The ingredients are straightforward and easy to find. I typically use a combination of fresh ginger and garlic for a vibrant, fresh flavor. A touch of Asian hot sauce, like sriracha, adds a delicious kick without overwhelming the other flavors. And of course, the fresh cilantro lends a bright, herby note that complements the savory shrimp or chicken perfectly. I find that using a good quality olive oil helps achieve that golden brown, crispy exterior.

The beauty of this recipe is in its simplicity. It's a perfect example of how you can create a healthy, satisfying meal without spending hours in the kitchen. The combination of textures – the crisp spring roll wrapper, the tender meat, and the crunchy vegetables – creates a delightful culinary experience. It's become a staple in my dinner rotation, a go-to option for those evenings when I need a quick, satisfying, and flavorful meal that pleases the whole family. Even my picky eaters gobble these up!

Beyond its convenience and deliciousness, I also appreciate the versatility of this recipe. I’ve experimented with different vegetables, adding bell peppers or snow peas for extra color and crunch. Feel free to customize it to your liking! I hope this recipe becomes a kitchen staple in your home as much as it has in mine.

This dish transcends just being a meal; it’s a testament to the power of simple ingredients, minimal prep time, and maximum flavour. Whether you're a seasoned cook or just starting out, this recipe is a winner. And the bonus of freezing extra portions? It's a true lifesaver on busy weeknights. So go ahead, give it a try! You won't regret it.

Tips and Variations

Meat substitutions: Feel free to substitute chicken, pork, or tofu for the shrimp.

Vegetable additions: Get creative with your veggies! Bell peppers, snow peas, mushrooms, and bean sprouts would all be delicious additions.

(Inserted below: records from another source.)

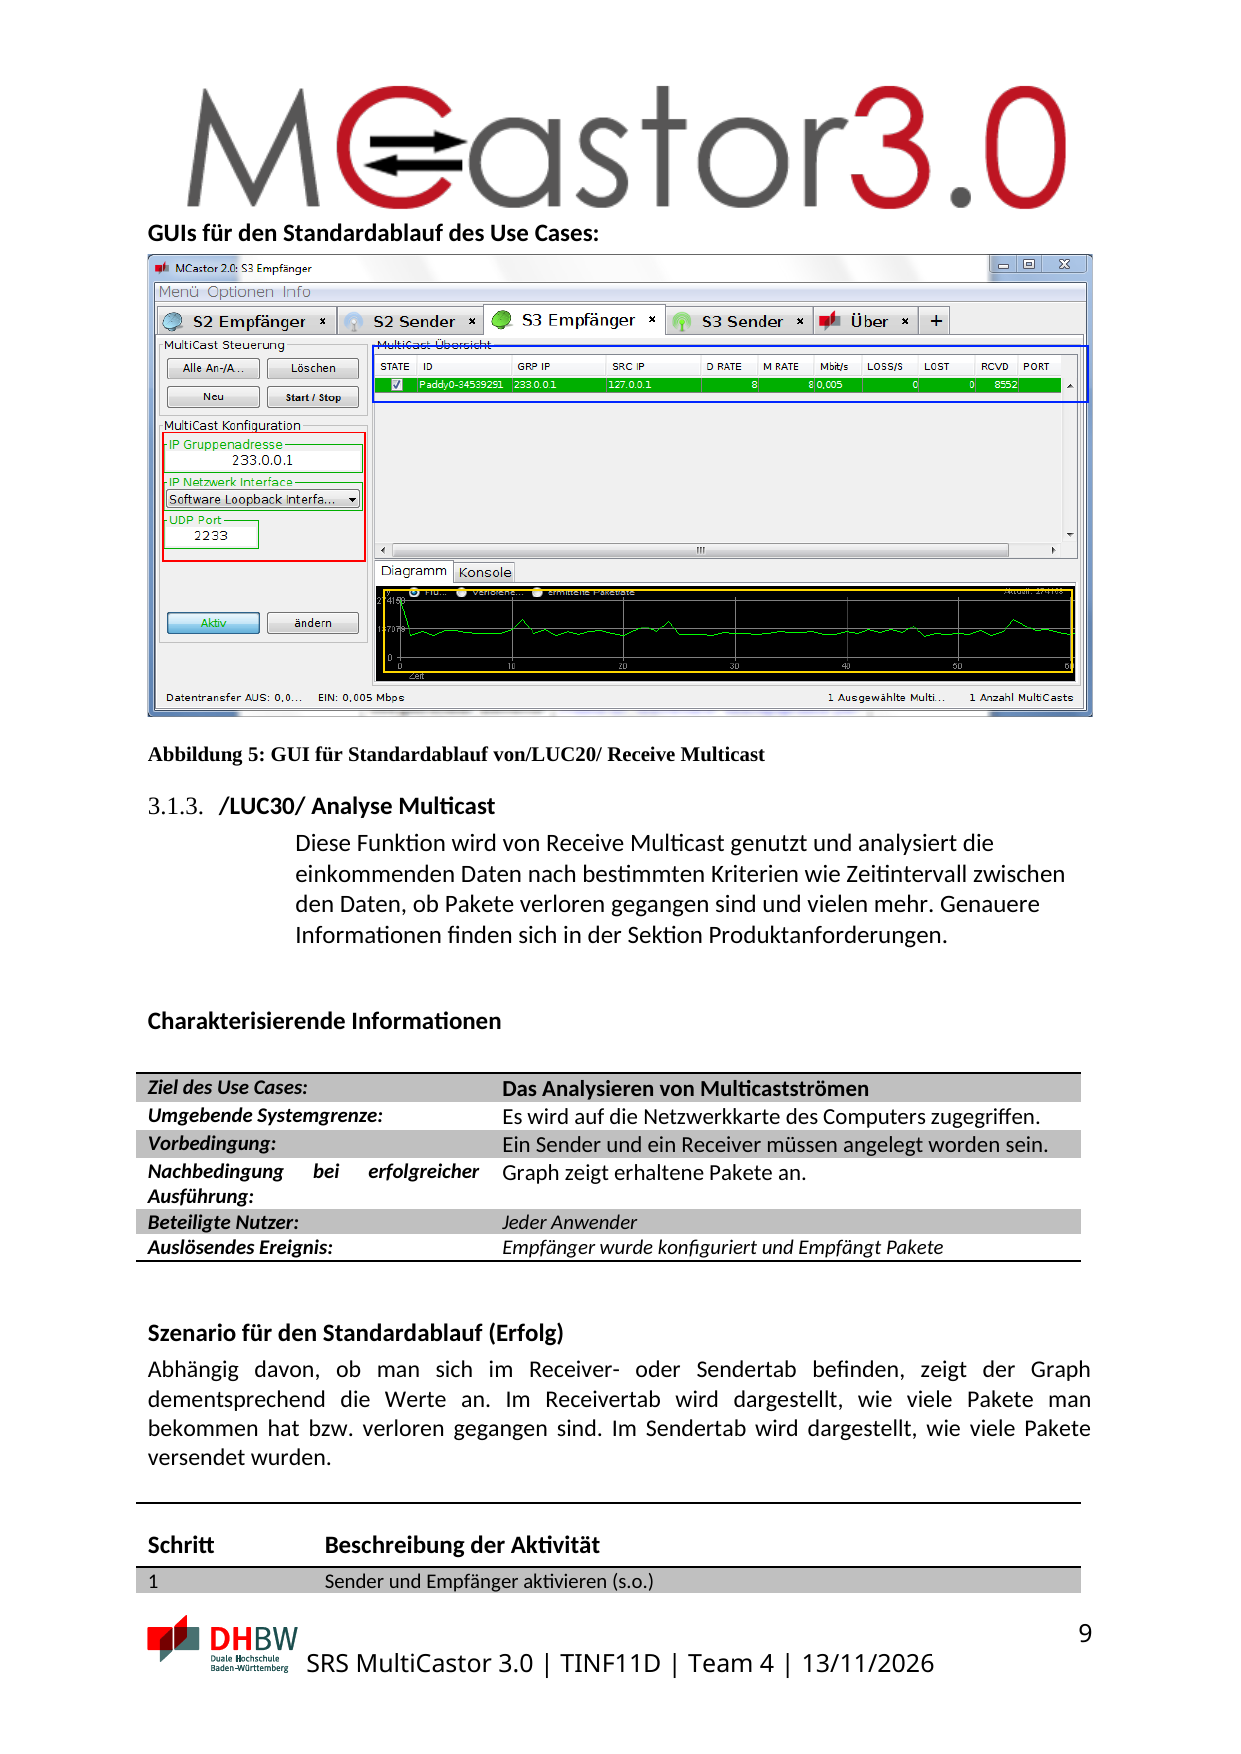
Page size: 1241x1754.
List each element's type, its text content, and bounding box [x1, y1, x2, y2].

table_header Beschreibung der Aktivität [313, 1504, 1081, 1566]
subtitle /LUC30/ Analyse Multicast [148, 791, 1092, 821]
subtitle Szenario für den Standardablauf (Erfolg) [148, 1318, 1092, 1348]
picture [147, 254, 1093, 717]
text Abhängig davon, ob man sich im Receiver- oder Sendertab befinden, zeigt der Graph dementsprechend die Werte an. Im Receivertab wird dargestellt, wie viele Pakete man bekommen hat bzw. verloren gegangen sind. Im Sendertab wird dargestellt, wie viele Pakete versendet wurden. [148, 1354, 1092, 1471]
table_cell Sender und Empfänger aktivieren (s.o.) [313, 1568, 1081, 1593]
table_cell Graph zeigt erhaltene Pakete an. [491, 1158, 1081, 1209]
table_cell Jeder Anwender [491, 1209, 1081, 1234]
table_cell Auslösendes Ereignis: [136, 1235, 491, 1260]
table_cell Ein Sender und ein Receiver müssen angelegt worden sein. [491, 1130, 1081, 1158]
table_cell Empfänger wurde konfiguriert und Empfängt Pakete [491, 1235, 1081, 1260]
text Abbildung 5: GUI für Standardablauf von/LUC20/ Receive Multicast [148, 741, 1092, 766]
table_cell Es wird auf die Netzwerkkarte des Computers zugegriffen. [491, 1102, 1081, 1130]
table_header Schritt [136, 1504, 313, 1566]
table_cell 1 [136, 1568, 313, 1593]
table_cell Umgebende Systemgrenze: [136, 1102, 491, 1130]
table_cell Vorbedingung: [136, 1130, 491, 1158]
table_cell Nachbedingung bei erfolgreicher Ausführung: [136, 1158, 491, 1209]
subtitle Charakterisierende Informationen [148, 1005, 1092, 1035]
table_header Das Analysieren von Multicastströmen [491, 1074, 1081, 1102]
text Diese Funktion wird von Receive Multicast genutzt und analysiert die einkommenden Daten nach bestimmten Kriterien wie Zeitintervall zwischen den Daten, ob Pakete verloren gegangen sind und vielen mehr. Genauere Informationen finden sich in der Sektion Produktanforderungen. [295, 827, 1092, 949]
subtitle GUIs für den Standardablauf des Use Cases: [148, 218, 1092, 248]
table_cell Beteiligte Nutzer: [136, 1209, 491, 1234]
table_header Ziel des Use Cases: [136, 1074, 491, 1102]
picture [147, 73, 1092, 218]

Spice level: Adjust the amount of hot sauce to your liking. For a milder spring roll, reduce the amount or omit it entirely.

Dipping sauces: Serve with your favorite dipping sauce, such as sweet chili sauce, peanut sauce, or soy sauce.

Make it a party dish: These spring rolls are perfect for parties and gatherings. Prepare them ahead of time and bake them just before serving.

Enjoy!

Step-by-step

    • Peel, de-vein and chop shrimp into small pieces. Season with salt and pepper. (Can substitute chicken or pork instead of the shrimp. You will find the Spring Rolls to be more flavorful if you use a coarse grind (or chili grind). Or, you can cut the meat into chunks and then chop the heck of it with a meat cleaver.)
    • Using cooking spray or olive oil, cook shrimp in saucepan over medium-high heat.
    • In a large bowl, mix together the cooked shrimp, cabbage, carrots, onions, cilantro, sesame oil, ginger, garlic and hot sauce.
    • Preheat oven to 425 degrees. Follow directions on spring roll wrapper package.
    • Place a couple of spoonfuls of filling in each wrapper. (Can add more or less, depending on how large or small you prefer your spring roll.) Use a little water to seal the edge of the wrapper.
    • Place spring rolls sealed-side down on a baking sheet that has been oiled or sprayed with cooking spray.
    • Brush a little olive oil on top of each roll. Place baking sheet in oven.
    • Check spring rolls after 10 minutes and then continue checking every couple minutes until they are golden brown.